╭─ TEKS SUMBER

Akibatnya tidak ada kesan emotional kejiwaan setelah meninggalkan monument ini.
Pemerintah pun menjaga dan melestarikannya dengan pola pengelolaan secara
komersial dibawah bendera satu BUMN dengan mengiklankannya sebagai salah satu
tujuan wisata dengan brosur penjelasan sekadarnya terutama hanya menyangkut
sejarah pembuatan candi ini. Komersialisasi yang dampaknya malah menyebabkan
areal candi menjadi kelihatan kumuh Melihat bangunan-bangunan kuno di Eropa
berupa katedral, gereja,istana, puri dan lain-lainnya sejujurnya terbersit rasa
rendah diri karena candi Borobudurmenjadi kelihatan sangat kasar pembuatannya
dibanding bangunan-bangunan tersebut. Bangunan yang demikian rumit
arsitekturnya, patung-patung yang sangat indah serta sangat halus terbuat dari
bahan-bahan yang sangat mewah pula mengundang detak kagum yang luar biasa.

╰─
╭─ DATA YANG DISEDIAKAN

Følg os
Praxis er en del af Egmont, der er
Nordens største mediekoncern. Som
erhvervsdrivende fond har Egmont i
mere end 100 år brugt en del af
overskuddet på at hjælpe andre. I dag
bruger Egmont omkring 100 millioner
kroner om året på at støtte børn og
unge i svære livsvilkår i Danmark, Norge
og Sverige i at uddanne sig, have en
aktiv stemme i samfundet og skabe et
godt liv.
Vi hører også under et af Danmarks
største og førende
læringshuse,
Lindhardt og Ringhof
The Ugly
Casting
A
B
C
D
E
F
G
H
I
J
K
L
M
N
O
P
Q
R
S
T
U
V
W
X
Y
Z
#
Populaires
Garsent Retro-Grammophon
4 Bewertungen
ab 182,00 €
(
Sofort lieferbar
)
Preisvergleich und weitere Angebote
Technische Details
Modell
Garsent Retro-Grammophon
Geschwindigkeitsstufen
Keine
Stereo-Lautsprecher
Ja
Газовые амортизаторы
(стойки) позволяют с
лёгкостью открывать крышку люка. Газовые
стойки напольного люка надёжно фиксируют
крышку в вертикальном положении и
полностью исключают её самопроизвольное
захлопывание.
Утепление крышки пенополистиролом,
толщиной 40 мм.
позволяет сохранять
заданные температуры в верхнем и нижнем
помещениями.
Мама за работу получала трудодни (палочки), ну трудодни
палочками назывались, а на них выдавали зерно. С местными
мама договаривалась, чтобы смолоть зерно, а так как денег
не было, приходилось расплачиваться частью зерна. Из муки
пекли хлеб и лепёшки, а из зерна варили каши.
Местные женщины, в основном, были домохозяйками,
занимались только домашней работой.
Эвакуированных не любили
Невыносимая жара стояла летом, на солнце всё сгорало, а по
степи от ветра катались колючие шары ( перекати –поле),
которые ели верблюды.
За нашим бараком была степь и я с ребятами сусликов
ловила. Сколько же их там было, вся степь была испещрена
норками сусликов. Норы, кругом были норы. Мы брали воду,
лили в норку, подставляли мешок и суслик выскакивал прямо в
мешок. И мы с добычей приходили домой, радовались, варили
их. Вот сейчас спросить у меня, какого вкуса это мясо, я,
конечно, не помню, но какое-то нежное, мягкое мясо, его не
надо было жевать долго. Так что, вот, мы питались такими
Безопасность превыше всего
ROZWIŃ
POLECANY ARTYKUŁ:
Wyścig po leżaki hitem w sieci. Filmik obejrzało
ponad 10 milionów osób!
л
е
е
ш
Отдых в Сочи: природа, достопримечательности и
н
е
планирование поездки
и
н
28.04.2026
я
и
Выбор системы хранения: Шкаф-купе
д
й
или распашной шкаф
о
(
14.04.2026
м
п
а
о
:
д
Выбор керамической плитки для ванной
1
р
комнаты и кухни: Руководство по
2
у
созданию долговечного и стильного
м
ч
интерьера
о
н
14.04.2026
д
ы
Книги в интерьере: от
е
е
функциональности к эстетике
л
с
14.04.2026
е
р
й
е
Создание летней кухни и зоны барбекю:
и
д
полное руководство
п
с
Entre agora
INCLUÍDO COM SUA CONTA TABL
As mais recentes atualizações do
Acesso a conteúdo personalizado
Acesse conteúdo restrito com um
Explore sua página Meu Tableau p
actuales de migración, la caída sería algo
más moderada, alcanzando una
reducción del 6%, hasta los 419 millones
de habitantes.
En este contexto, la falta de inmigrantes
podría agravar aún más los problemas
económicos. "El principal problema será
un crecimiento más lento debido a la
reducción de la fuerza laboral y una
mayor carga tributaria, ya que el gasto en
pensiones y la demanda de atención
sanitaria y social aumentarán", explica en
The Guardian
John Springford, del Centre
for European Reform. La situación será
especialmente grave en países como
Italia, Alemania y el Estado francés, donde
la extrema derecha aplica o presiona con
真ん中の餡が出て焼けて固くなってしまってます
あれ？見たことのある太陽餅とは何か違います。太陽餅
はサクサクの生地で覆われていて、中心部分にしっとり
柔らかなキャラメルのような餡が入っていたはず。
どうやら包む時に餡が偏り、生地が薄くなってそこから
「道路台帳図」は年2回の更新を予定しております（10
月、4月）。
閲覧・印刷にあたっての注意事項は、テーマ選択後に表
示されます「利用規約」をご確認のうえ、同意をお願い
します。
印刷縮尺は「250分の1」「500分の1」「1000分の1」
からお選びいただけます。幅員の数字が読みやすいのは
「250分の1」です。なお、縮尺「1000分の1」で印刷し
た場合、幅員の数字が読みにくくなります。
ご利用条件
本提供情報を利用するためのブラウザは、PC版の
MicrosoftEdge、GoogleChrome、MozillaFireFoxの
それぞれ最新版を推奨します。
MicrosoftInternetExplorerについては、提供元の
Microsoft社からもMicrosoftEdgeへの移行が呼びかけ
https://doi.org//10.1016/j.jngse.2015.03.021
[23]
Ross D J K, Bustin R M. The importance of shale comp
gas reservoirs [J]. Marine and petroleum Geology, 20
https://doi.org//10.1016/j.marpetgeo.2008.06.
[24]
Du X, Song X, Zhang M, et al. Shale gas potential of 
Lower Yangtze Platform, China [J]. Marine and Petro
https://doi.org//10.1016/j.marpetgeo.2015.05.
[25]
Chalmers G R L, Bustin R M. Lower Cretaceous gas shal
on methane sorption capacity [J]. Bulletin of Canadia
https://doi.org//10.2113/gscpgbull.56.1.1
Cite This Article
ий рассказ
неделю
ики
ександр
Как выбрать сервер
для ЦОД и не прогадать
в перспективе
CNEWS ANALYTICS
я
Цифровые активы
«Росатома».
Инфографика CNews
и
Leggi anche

╰─

- [SOAL LATIHAN]
1. Jawab singkat berdasarkan teks sumber:
(a) Dengan pola apa pemerintah mengelola candi itu, dan di bawah bendera apa?
(b) Hal apa yang terutama dibahas brosur penjelasannya?
(c) Bangunan kuno apa saja di Eropa yang disebutkan?
2. Tentukan apakah setiap pernyataan berikut sesuai dengan teks sumber. Jawab ya atau tidak, lalu kutip kata-kata penentunya.
(a) Komersialisasi membuat areal candi tampak lebih bersih dan tertata.
(b) Pemerintah mengiklankan candi itu sebagai tujuan wisata.
(c) Patung-patung pada bangunan kuno di Eropa digambarkan kasar.
3. Salin dengan tepat bagian teks sumber yang diawali kata-kata "Pemerintah pun menjaga" dan diakhiri "yang luar biasa.".
Jawablah hanya berdasarkan teks sumber, tanpa memakai item.

- [KUNCI JAWABAN]
1.
(a) Secara komersial, di bawah bendera satu BUMN.
(b) Sejarah pembuatan candi.
(c) Katedral, gereja, istana, dan puri.

2.
(a) Tidak: "Komersialisasi yang dampaknya malah menyebabkan areal candi menjadi kelihatan kumuh"
(b) Ya: "dengan mengiklankannya sebagai salah satu tujuan wisata"
(c) Tidak: "patung-patung yang sangat indah serta sangat halus"

3.
Pemerintah pun menjaga dan melestarikannya dengan pola pengelolaan secara
komersial dibawah bendera satu BUMN dengan mengiklankannya sebagai salah satu
tujuan wisata dengan brosur penjelasan sekadarnya terutama hanya menyangkut
sejarah pembuatan candi ini. Komersialisasi yang dampaknya malah menyebabkan
areal candi menjadi kelihatan kumuh Melihat bangunan-bangunan kuno di Eropa
berupa katedral, gereja,istana, puri dan lain-lainnya sejujurnya terbersit rasa
rendah diri karena candi Borobudurmenjadi kelihatan sangat kasar pembuatannya
dibanding bangunan-bangunan tersebut. Bangunan yang demikian rumit
arsitekturnya, patung-patung yang sangat indah serta sangat halus terbuat dari
bahan-bahan yang sangat mewah pula mengundang detak kagum yang luar biasa.